Маленькая девочка покраснела и надулась, другая весело засмеялась.
— Не дуй губки! — сказала пепиньерка и, взяв в обе руки лицо девочки, поцеловала ее. — Ты так хорошо говоришь стихи! И если только прилично подойдешь, будет отлично…
В субботу шла суета уже другого рода. Мячики и сувениры были окончены, стихи в младших классах прекрасно переписаны на кружевные или разрисованные бумажки и, уже свернутые трубочками и перевязанные шелковыми лентами, кокетливо завязанными бантиками, лежали на чистых листах бумаги под замками в классных шкафах. Работа старших воспитанниц — вышитая гладью утренняя кофта, приготовленная к поднесению начальнице, — красовалась в шкафу выпускных, наколотая на светло-лиловую бумагу и перевязанная светло-лиловыми лентами. Эту кофту работали все воспитанницы, и каждая, даже неискусная, сделала хоть один листок, потому что исключение из участия в этой работе было бы величайшим оскорблением.

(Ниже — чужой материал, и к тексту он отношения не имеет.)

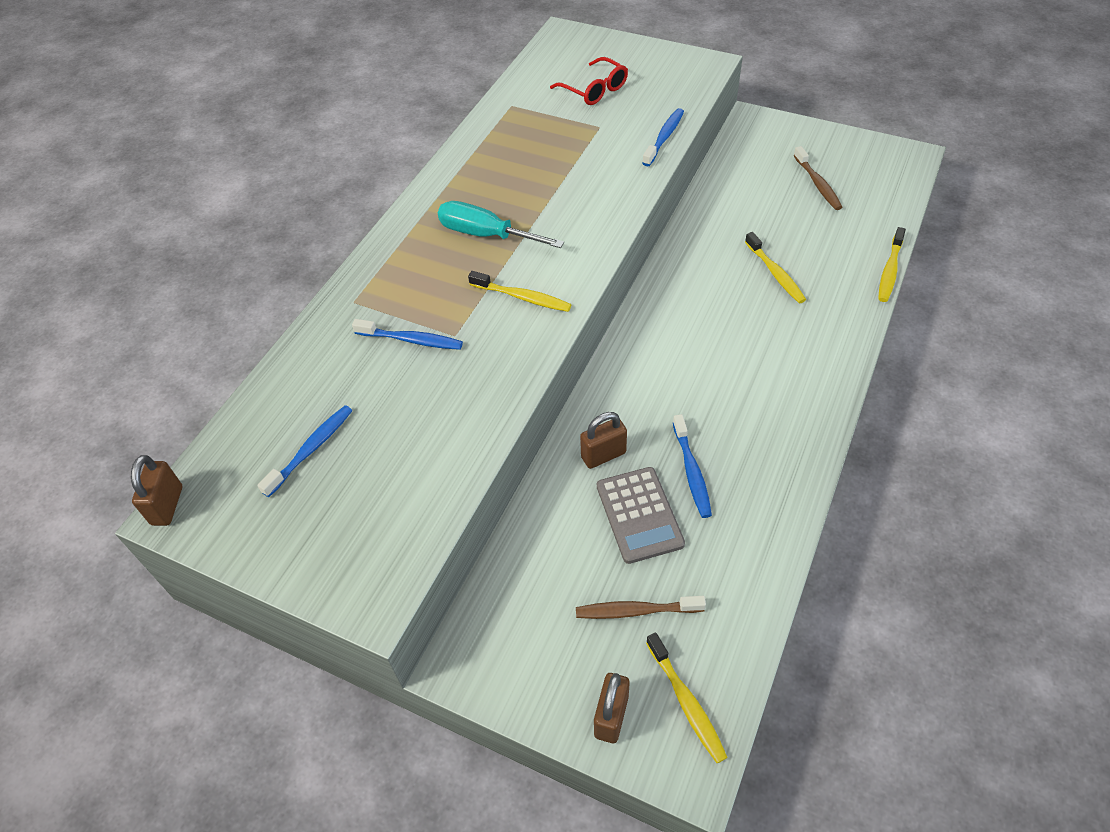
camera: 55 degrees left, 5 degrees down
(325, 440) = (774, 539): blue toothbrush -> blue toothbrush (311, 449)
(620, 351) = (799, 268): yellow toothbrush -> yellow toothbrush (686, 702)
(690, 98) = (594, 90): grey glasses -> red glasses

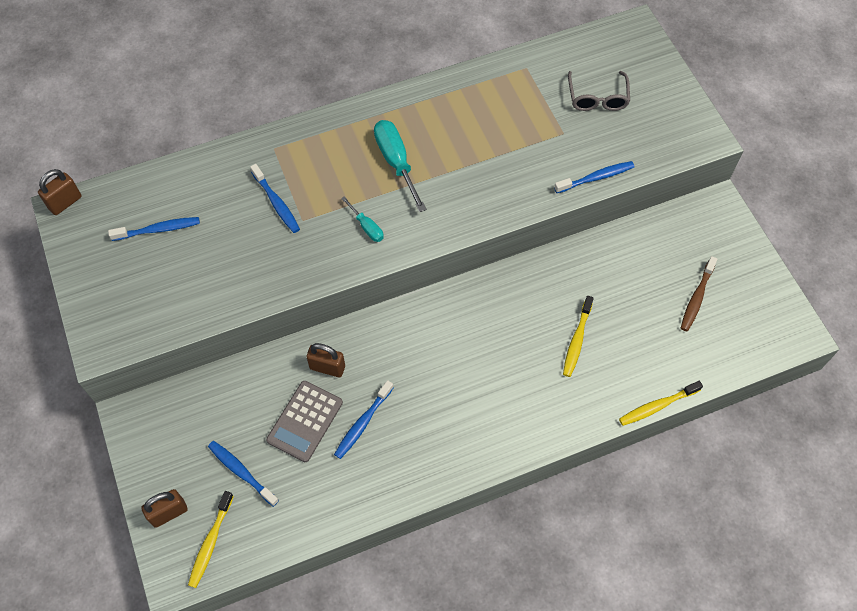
camera: 40 degrees right, 10 degrees up
(522, 297) = (367, 227): yellow toothbrush -> turquoise screwdriver
(594, 90) = (597, 98): red glasses -> grey glasses
(636, 611) = (241, 472): brown toothbrush -> blue toothbrush

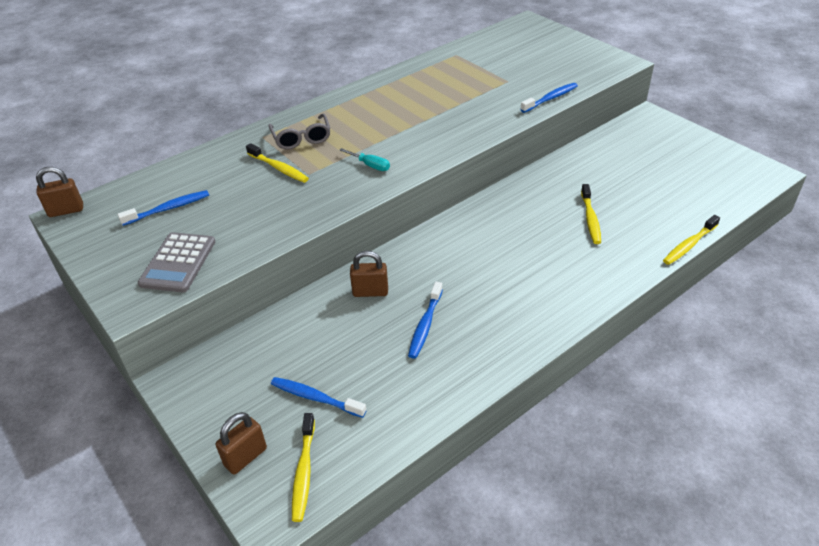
camera: 15 degrees left, 20 degrees down
(65, 202) = (66, 210): brown padlock -> brown padlock turned 45 degrees clockwise
(276, 203) = (279, 168): blue toothbrush -> yellow toothbrush
(305, 421) = (365, 338): grey calculator -> grey calculator (178, 263)
(396, 162) = (377, 123): turquoise screwdriver -> none
(597, 98) = (522, 59): grey glasses -> grey glasses (301, 138)
(696, 298) = (671, 170): brown toothbrush -> none

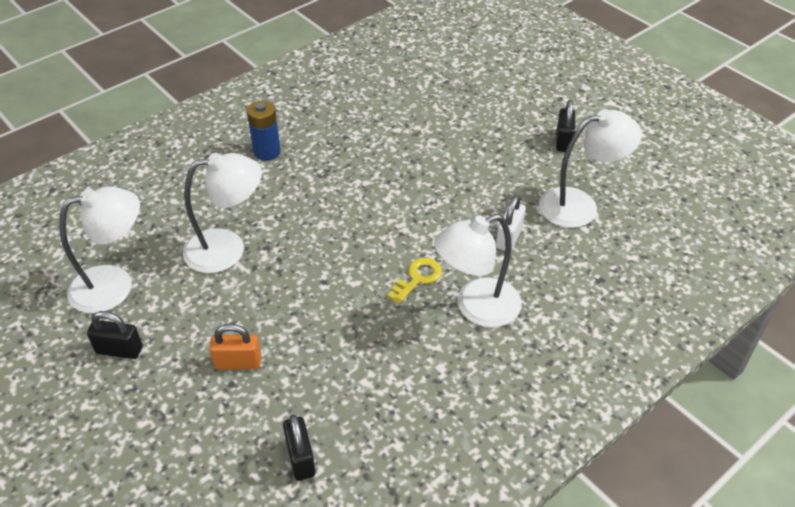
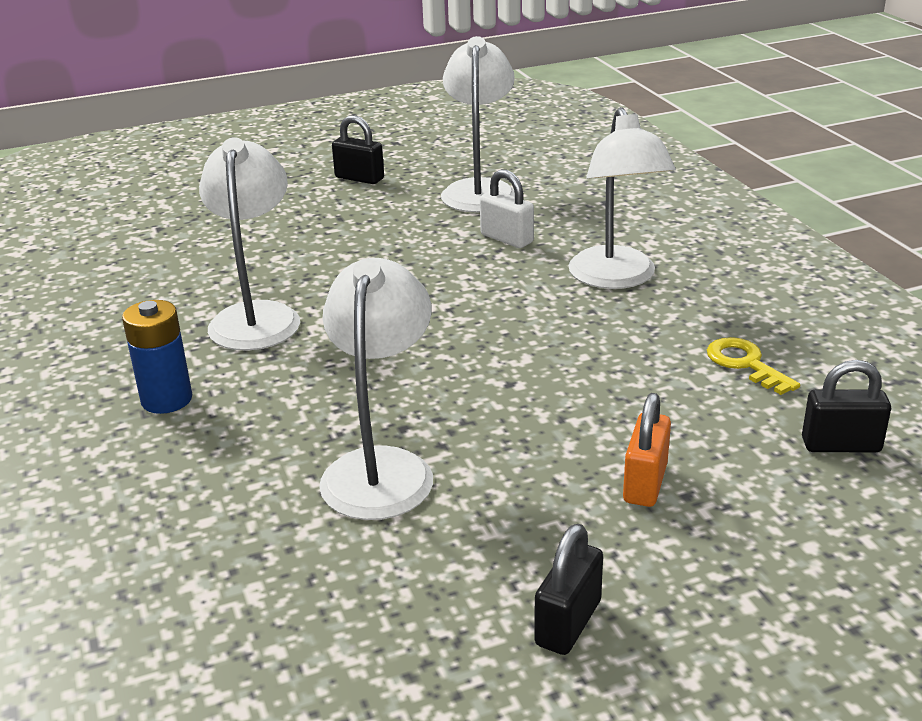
camera: 70 degrees left, 15 degrees down
(114, 285) = (393, 619): white lamp -> white lamp (257, 316)
(417, 278) = (544, 309): yellow key -> yellow key (745, 364)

От швейцара то и дело приносили корзинки разной величины с вложенными между веревочек полосками бумаги с четко написанными на них фамилиями. Вносили эти коробки и корзинки по нескольку за раз и клали на стол возле комнаты классной дамы. Все головы поворачивались в нетерпеливом ожидании в ту сторону. Дама время от времени выходила из своей комнаты и громко читала фамилии, написанные на бумажках. Вызванные воспитанницы, раскрасневшись от удовольствия, подходили к столу, брали присланную им от родителей или родственников корзинку и, подойдя к своей постели, живо развязывали ее.